Naturally, Wolpert wants to discuss the relation between his own paper and the uniform law of large numbers, proven by Vapnik and Chervonenkis in the late '60s.

He therefore states that for a homogenous loss function in a uniform learning problem, the empirical loss on the training data is statistically independent of the loss on the test data. This should be obvious, since he is effectively assuming that the loss has a fixed distribution independent of the learning method.

Unfortunately, he then goes on to state that this has "strong implications for the uniform convergence formalism for studying supervised learning" (p. 1369), although he is in fact just giving a finite-sized example of just that theory. He elaborates:

Assume that our learning algorithm has a very low VC dimension. Since [the empirical error] is low and [the sample size] is large, we might hope that our generalization error will be low, independent of any assumptions concerning the target. (This is one common way people try to interpret the VC theorems.)

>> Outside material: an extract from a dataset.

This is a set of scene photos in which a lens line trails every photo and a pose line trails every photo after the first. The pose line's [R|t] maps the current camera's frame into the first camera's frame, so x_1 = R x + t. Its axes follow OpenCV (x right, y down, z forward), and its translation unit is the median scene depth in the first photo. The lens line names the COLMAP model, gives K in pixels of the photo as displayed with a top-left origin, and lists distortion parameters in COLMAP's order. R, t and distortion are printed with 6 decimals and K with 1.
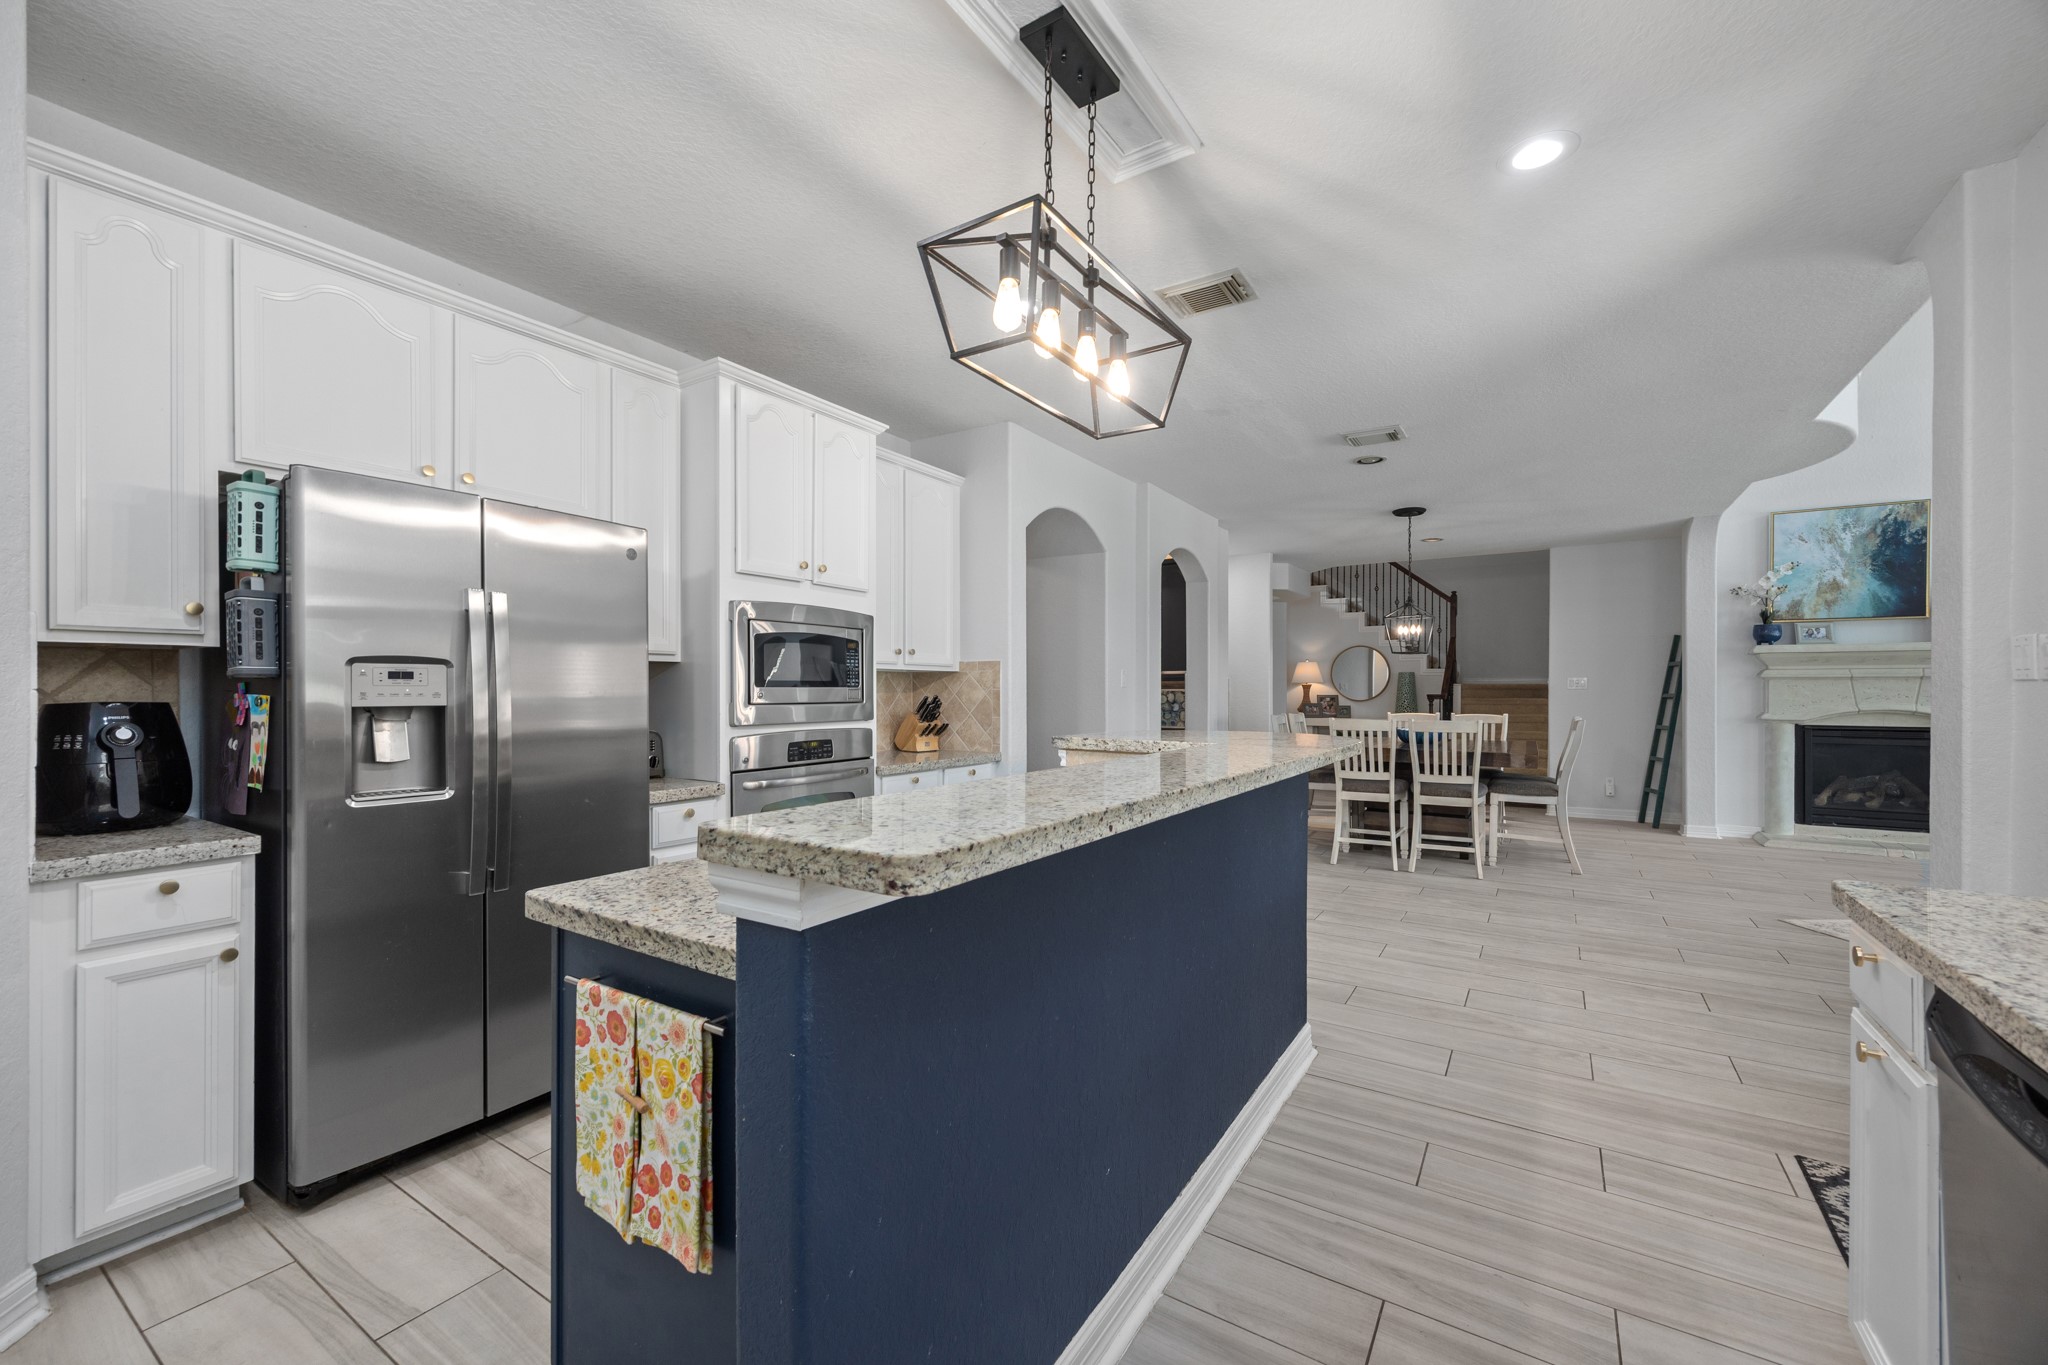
lens RADIAL K [[810.9, 0, 1021.9], [0, 810.9, 693.1], [0, 0, 1]] dist [0.009977, -0.000040]
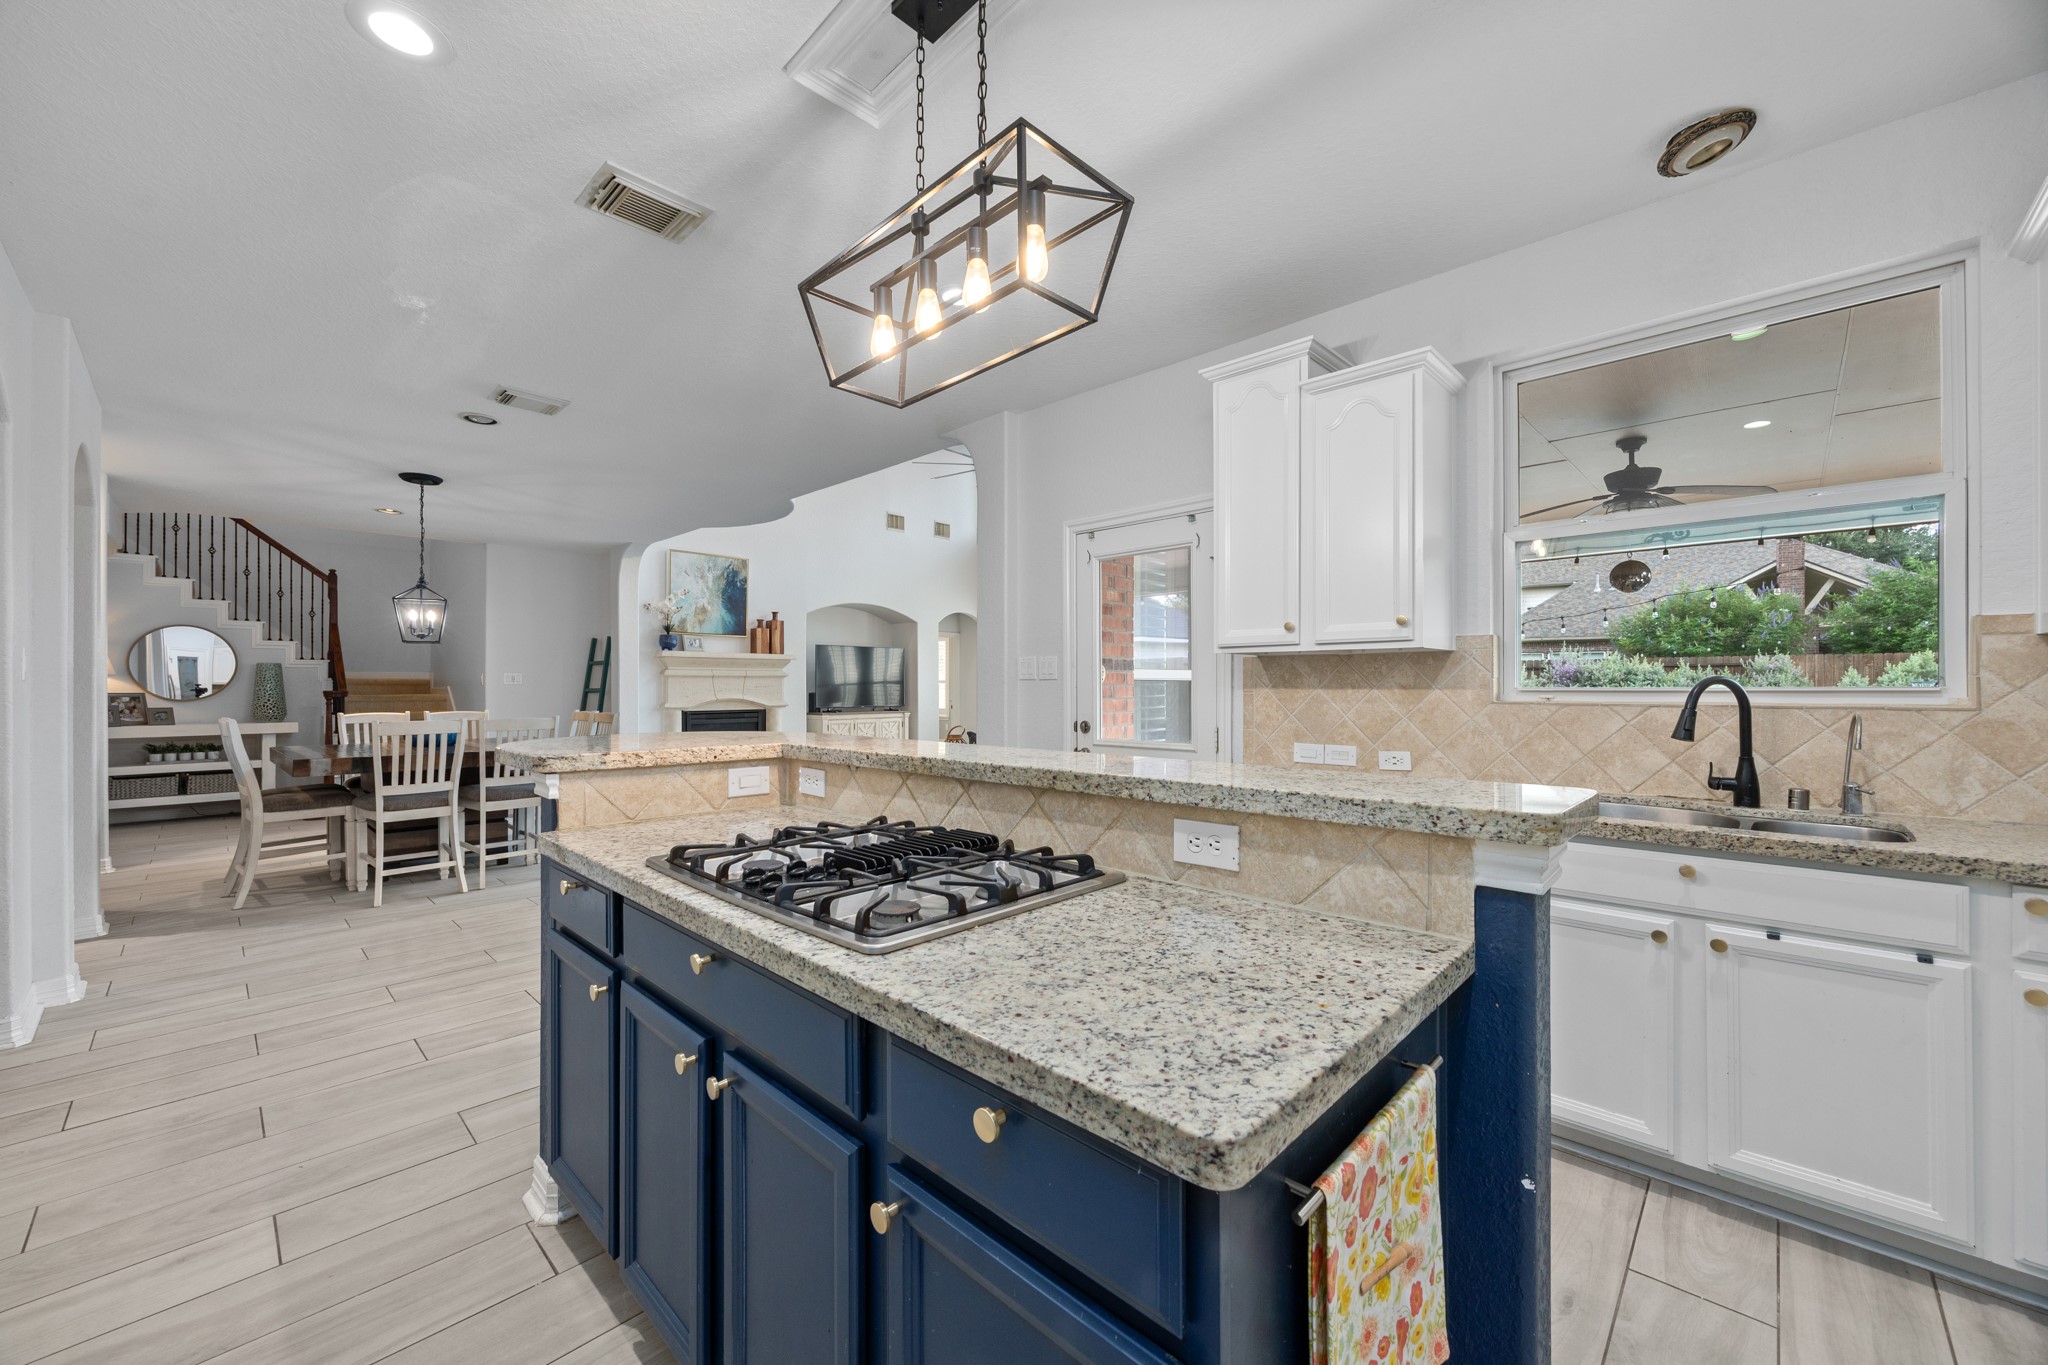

However according to the results presented above, low [empirical error], large [sample size], and low VC dimension, by themselves, provide no such assurances concerning the [off-the-training-set] error (unless one can somehow a priori rule out a uniform [prior over the possible generlizations]—not to mention rule out any other prior having even more dire implications for generalization performance). (p. 1369)

What he fails to realize is that he has explicitly made sure that the underlying process producing the data has ceiling capacity — so no learning rule with a low VC dimension could therefore learn to predict the test data, on average, above chance level.

This is not because low empirical error doesn't carry over from training to test data, but rather nobody can achieve a low expected empirical error in his learning framework. What he has verified is thus a specific example of the VC theorem: If the capacity of your theory is low, and it has a high error on the training data, then anything might happen.